— What is required —
Copy nothing from the entries below except the lines from the one containing "07: 498 -> 504.86" through the one containing "18: 319.74 -> 323.77", and copy those exactly.

— Working data —
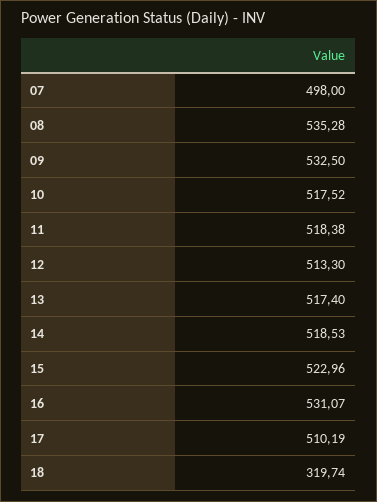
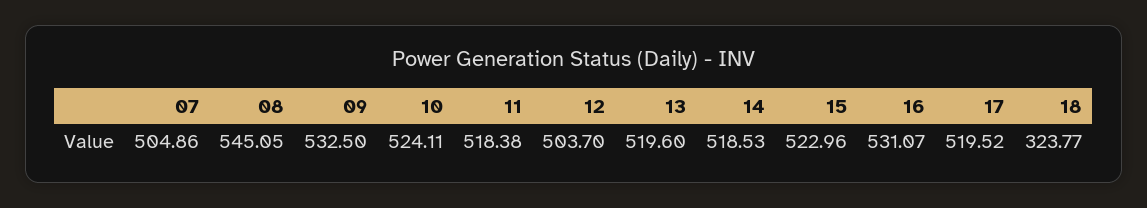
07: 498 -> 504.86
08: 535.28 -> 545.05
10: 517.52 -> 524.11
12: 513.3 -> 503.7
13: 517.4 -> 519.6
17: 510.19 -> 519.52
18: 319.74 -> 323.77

==

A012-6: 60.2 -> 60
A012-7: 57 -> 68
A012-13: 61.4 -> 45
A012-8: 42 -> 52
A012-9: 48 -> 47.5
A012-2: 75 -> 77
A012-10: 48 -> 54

--

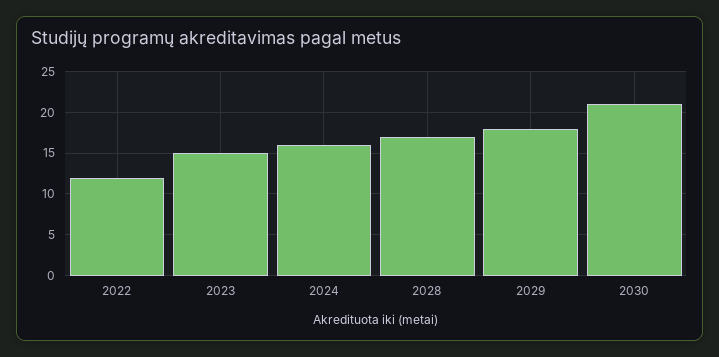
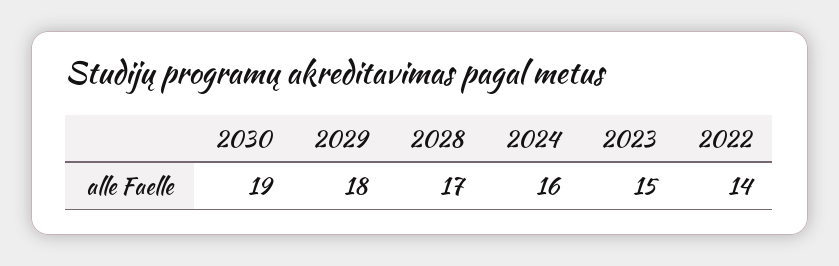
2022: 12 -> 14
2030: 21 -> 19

— Your solution —
07: 498 -> 504.86
08: 535.28 -> 545.05
10: 517.52 -> 524.11
12: 513.3 -> 503.7
13: 517.4 -> 519.6
17: 510.19 -> 519.52
18: 319.74 -> 323.77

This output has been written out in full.